_Work item_
Copy the entries out again in full.

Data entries
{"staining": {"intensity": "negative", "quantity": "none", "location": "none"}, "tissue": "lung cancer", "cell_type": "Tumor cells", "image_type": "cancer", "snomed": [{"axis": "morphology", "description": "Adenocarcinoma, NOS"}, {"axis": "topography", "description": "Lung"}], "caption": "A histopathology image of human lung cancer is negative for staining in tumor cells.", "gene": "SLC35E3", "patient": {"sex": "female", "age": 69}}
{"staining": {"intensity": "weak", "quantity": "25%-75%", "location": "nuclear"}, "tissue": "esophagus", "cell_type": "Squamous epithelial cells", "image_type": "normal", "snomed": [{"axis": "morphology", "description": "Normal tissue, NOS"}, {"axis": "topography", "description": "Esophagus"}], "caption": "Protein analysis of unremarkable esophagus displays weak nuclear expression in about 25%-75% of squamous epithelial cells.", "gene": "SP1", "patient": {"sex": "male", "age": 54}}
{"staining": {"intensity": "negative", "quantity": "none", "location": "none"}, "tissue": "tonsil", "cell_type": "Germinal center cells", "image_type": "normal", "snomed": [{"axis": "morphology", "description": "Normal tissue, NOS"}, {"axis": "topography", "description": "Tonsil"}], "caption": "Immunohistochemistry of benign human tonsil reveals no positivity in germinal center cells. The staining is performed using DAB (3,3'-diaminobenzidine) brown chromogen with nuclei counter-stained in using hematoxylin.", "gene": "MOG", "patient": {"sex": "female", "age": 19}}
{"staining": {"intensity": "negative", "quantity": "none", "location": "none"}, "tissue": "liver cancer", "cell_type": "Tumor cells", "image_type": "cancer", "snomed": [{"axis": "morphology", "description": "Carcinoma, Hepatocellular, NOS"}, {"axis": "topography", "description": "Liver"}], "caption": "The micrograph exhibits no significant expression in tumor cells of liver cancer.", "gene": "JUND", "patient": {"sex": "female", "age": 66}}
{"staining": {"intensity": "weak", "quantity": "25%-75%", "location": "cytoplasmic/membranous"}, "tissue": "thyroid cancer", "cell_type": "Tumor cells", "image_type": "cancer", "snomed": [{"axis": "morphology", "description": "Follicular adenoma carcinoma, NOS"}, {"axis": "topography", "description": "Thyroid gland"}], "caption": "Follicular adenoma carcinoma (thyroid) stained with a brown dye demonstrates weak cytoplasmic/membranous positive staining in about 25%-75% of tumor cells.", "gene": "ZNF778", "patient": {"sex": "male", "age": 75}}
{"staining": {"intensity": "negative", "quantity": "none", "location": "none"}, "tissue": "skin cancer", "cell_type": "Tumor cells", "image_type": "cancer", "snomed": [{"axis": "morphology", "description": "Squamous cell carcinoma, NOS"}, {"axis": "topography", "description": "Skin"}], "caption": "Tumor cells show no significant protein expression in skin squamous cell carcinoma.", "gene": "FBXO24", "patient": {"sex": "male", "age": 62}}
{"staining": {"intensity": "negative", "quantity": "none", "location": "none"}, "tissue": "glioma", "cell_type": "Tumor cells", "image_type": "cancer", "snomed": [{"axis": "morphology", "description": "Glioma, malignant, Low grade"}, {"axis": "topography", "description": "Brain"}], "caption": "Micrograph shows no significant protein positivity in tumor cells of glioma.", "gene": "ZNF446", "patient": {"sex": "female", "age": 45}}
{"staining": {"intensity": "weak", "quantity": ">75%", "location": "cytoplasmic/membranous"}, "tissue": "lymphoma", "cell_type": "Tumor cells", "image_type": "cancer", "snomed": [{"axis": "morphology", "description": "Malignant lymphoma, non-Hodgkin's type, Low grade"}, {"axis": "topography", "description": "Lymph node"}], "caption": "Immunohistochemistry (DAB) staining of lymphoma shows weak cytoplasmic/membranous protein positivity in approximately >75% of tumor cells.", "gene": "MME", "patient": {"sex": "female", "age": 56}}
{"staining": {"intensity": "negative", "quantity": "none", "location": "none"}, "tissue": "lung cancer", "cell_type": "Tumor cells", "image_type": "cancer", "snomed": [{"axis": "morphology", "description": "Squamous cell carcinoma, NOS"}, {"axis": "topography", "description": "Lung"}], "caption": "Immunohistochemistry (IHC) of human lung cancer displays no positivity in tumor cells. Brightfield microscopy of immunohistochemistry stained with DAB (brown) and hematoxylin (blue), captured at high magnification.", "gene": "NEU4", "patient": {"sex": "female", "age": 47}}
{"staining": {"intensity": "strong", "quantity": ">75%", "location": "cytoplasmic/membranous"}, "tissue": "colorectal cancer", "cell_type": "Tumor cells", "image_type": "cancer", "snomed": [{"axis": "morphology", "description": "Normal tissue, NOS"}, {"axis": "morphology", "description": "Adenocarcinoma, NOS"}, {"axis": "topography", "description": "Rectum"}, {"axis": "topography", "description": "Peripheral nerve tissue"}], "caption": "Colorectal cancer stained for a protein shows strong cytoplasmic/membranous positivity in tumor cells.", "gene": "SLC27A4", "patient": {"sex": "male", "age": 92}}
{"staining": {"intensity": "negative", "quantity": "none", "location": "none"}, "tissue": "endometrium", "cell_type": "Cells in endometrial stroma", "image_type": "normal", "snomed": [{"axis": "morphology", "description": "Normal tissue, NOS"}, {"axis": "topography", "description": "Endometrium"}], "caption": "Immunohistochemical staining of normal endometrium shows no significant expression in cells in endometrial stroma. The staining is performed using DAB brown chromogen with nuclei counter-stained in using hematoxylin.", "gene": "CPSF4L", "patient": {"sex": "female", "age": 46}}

_Solution to the exercise_
{"staining": {"intensity": "negative", "quantity": "none", "location": "none"}, "tissue": "lung cancer", "cell_type": "Tumor cells", "image_type": "cancer", "snomed": [{"axis": "morphology", "description": "Adenocarcinoma, NOS"}, {"axis": "topography", "description": "Lung"}], "caption": "A histopathology image of human lung cancer is negative for staining in tumor cells.", "gene": "SLC35E3", "patient": {"sex": "female", "age": 69}}
{"staining": {"intensity": "weak", "quantity": "25%-75%", "location": "nuclear"}, "tissue": "esophagus", "cell_type": "Squamous epithelial cells", "image_type": "normal", "snomed": [{"axis": "morphology", "description": "Normal tissue, NOS"}, {"axis": "topography", "description": "Esophagus"}], "caption": "Protein analysis of unremarkable esophagus displays weak nuclear expression in about 25%-75% of squamous epithelial cells.", "gene": "SP1", "patient": {"sex": "male", "age": 54}}
{"staining": {"intensity": "negative", "quantity": "none", "location": "none"}, "tissue": "tonsil", "cell_type": "Germinal center cells", "image_type": "normal", "snomed": [{"axis": "morphology", "description": "Normal tissue, NOS"}, {"axis": "topography", "description": "Tonsil"}], "caption": "Immunohistochemistry of benign human tonsil reveals no positivity in germinal center cells. The staining is performed using DAB (3,3'-diaminobenzidine) brown chromogen with nuclei counter-stained in using hematoxylin.", "gene": "MOG", "patient": {"sex": "female", "age": 19}}
{"staining": {"intensity": "negative", "quantity": "none", "location": "none"}, "tissue": "liver cancer", "cell_type": "Tumor cells", "image_type": "cancer", "snomed": [{"axis": "morphology", "description": "Carcinoma, Hepatocellular, NOS"}, {"axis": "topography", "description": "Liver"}], "caption": "The micrograph exhibits no significant expression in tumor cells of liver cancer.", "gene": "JUND", "patient": {"sex": "female", "age": 66}}
{"staining": {"intensity": "weak", "quantity": "25%-75%", "location": "cytoplasmic/membranous"}, "tissue": "thyroid cancer", "cell_type": "Tumor cells", "image_type": "cancer", "snomed": [{"axis": "morphology", "description": "Follicular adenoma carcinoma, NOS"}, {"axis": "topography", "description": "Thyroid gland"}], "caption": "Follicular adenoma carcinoma (thyroid) stained with a brown dye demonstrates weak cytoplasmic/membranous positive staining in about 25%-75% of tumor cells.", "gene": "ZNF778", "patient": {"sex": "male", "age": 75}}
{"staining": {"intensity": "negative", "quantity": "none", "location": "none"}, "tissue": "skin cancer", "cell_type": "Tumor cells", "image_type": "cancer", "snomed": [{"axis": "morphology", "description": "Squamous cell carcinoma, NOS"}, {"axis": "topography", "description": "Skin"}], "caption": "Tumor cells show no significant protein expression in skin squamous cell carcinoma.", "gene": "FBXO24", "patient": {"sex": "male", "age": 62}}
{"staining": {"intensity": "negative", "quantity": "none", "location": "none"}, "tissue": "glioma", "cell_type": "Tumor cells", "image_type": "cancer", "snomed": [{"axis": "morphology", "description": "Glioma, malignant, Low grade"}, {"axis": "topography", "description": "Brain"}], "caption": "Micrograph shows no significant protein positivity in tumor cells of glioma.", "gene": "ZNF446", "patient": {"sex": "female", "age": 45}}
{"staining": {"intensity": "weak", "quantity": ">75%", "location": "cytoplasmic/membranous"}, "tissue": "lymphoma", "cell_type": "Tumor cells", "image_type": "cancer", "snomed": [{"axis": "morphology", "description": "Malignant lymphoma, non-Hodgkin's type, Low grade"}, {"axis": "topography", "description": "Lymph node"}], "caption": "Immunohistochemistry (DAB) staining of lymphoma shows weak cytoplasmic/membranous protein positivity in approximately >75% of tumor cells.", "gene": "MME", "patient": {"sex": "female", "age": 56}}
{"staining": {"intensity": "negative", "quantity": "none", "location": "none"}, "tissue": "lung cancer", "cell_type": "Tumor cells", "image_type": "cancer", "snomed": [{"axis": "morphology", "description": "Squamous cell carcinoma, NOS"}, {"axis": "topography", "description": "Lung"}], "caption": "Immunohistochemistry (IHC) of human lung cancer displays no positivity in tumor cells. Brightfield microscopy of immunohistochemistry stained with DAB (brown) and hematoxylin (blue), captured at high magnification.", "gene": "NEU4", "patient": {"sex": "female", "age": 47}}
{"staining": {"intensity": "strong", "quantity": ">75%", "location": "cytoplasmic/membranous"}, "tissue": "colorectal cancer", "cell_type": "Tumor cells", "image_type": "cancer", "snomed": [{"axis": "morphology", "description": "Normal tissue, NOS"}, {"axis": "morphology", "description": "Adenocarcinoma, NOS"}, {"axis": "topography", "description": "Rectum"}, {"axis": "topography", "description": "Peripheral nerve tissue"}], "caption": "Colorectal cancer stained for a protein shows strong cytoplasmic/membranous positivity in tumor cells.", "gene": "SLC27A4", "patient": {"sex": "male", "age": 92}}
{"staining": {"intensity": "negative", "quantity": "none", "location": "none"}, "tissue": "endometrium", "cell_type": "Cells in endometrial stroma", "image_type": "normal", "snomed": [{"axis": "morphology", "description": "Normal tissue, NOS"}, {"axis": "topography", "description": "Endometrium"}], "caption": "Immunohistochemical staining of normal endometrium shows no significant expression in cells in endometrial stroma. The staining is performed using DAB brown chromogen with nuclei counter-stained in using hematoxylin.", "gene": "CPSF4L", "patient": {"sex": "female", "age": 46}}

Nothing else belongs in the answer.